ACTIVITY:
Return every line of the data that contains the string "docs".
>>>
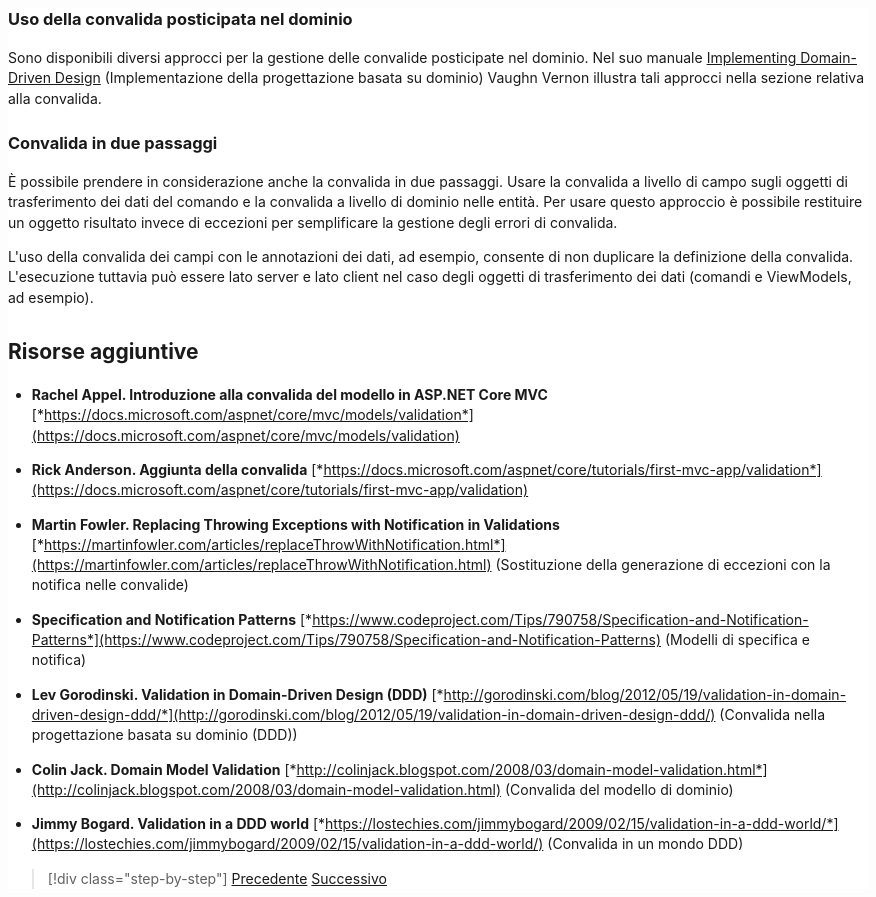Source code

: ### <a name="using-deferred-validation-in-the-domain"></a>Uso della convalida posticipata nel dominio

Sono disponibili diversi approcci per la gestione delle convalide posticipate nel dominio. Nel suo manuale [Implementing Domain-Driven Design](https://www.amazon.com/Implementing-Domain-Driven-Design-Vaughn-Vernon/dp/0321834577) (Implementazione della progettazione basata su dominio) Vaughn Vernon illustra tali approcci nella sezione relativa alla convalida.

### <a name="two-step-validation"></a>Convalida in due passaggi

È possibile prendere in considerazione anche la convalida in due passaggi. Usare la convalida a livello di campo sugli oggetti di trasferimento dei dati del comando e la convalida a livello di dominio nelle entità. Per usare questo approccio è possibile restituire un oggetto risultato invece di eccezioni per semplificare la gestione degli errori di convalida.

L'uso della convalida dei campi con le annotazioni dei dati, ad esempio, consente di non duplicare la definizione della convalida. L'esecuzione tuttavia può essere lato server e lato client nel caso degli oggetti di trasferimento dei dati (comandi e ViewModels, ad esempio).

## <a name="additional-resources"></a>Risorse aggiuntive

-   **Rachel Appel. Introduzione alla convalida del modello in ASP.NET Core MVC**
    [*https://docs.microsoft.com/aspnet/core/mvc/models/validation*](https://docs.microsoft.com/aspnet/core/mvc/models/validation)

-   **Rick Anderson. Aggiunta della convalida**
    [*https://docs.microsoft.com/aspnet/core/tutorials/first-mvc-app/validation*](https://docs.microsoft.com/aspnet/core/tutorials/first-mvc-app/validation)

-   **Martin Fowler. Replacing Throwing Exceptions with Notification in Validations**
    [*https://martinfowler.com/articles/replaceThrowWithNotification.html*](https://martinfowler.com/articles/replaceThrowWithNotification.html) (Sostituzione della generazione di eccezioni con la notifica nelle convalide)

-   **Specification and Notification Patterns**
    [*https://www.codeproject.com/Tips/790758/Specification-and-Notification-Patterns*](https://www.codeproject.com/Tips/790758/Specification-and-Notification-Patterns) (Modelli di specifica e notifica)

-   **Lev Gorodinski. Validation in Domain-Driven Design (DDD)**
    [*http://gorodinski.com/blog/2012/05/19/validation-in-domain-driven-design-ddd/*](http://gorodinski.com/blog/2012/05/19/validation-in-domain-driven-design-ddd/) (Convalida nella progettazione basata su dominio (DDD))

-   **Colin Jack. Domain Model Validation**
    [*http://colinjack.blogspot.com/2008/03/domain-model-validation.html*](http://colinjack.blogspot.com/2008/03/domain-model-validation.html) (Convalida del modello di dominio)

-   **Jimmy Bogard. Validation in a DDD world**
    [*https://lostechies.com/jimmybogard/2009/02/15/validation-in-a-ddd-world/*](https://lostechies.com/jimmybogard/2009/02/15/validation-in-a-ddd-world/) (Convalida in un mondo DDD)


>[!div class="step-by-step"]
[Precedente](enumeration-classes-over-enum-types.md)
[Successivo](client-side-validation.md)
<<<
RESPONSE:
    [*https://docs.microsoft.com/aspnet/core/mvc/models/validation*](https://docs.microsoft.com/aspnet/core/mvc/models/validation)
    [*https://docs.microsoft.com/aspnet/core/tutorials/first-mvc-app/validation*](https://docs.microsoft.com/aspnet/core/tutorials/first-mvc-app/validation)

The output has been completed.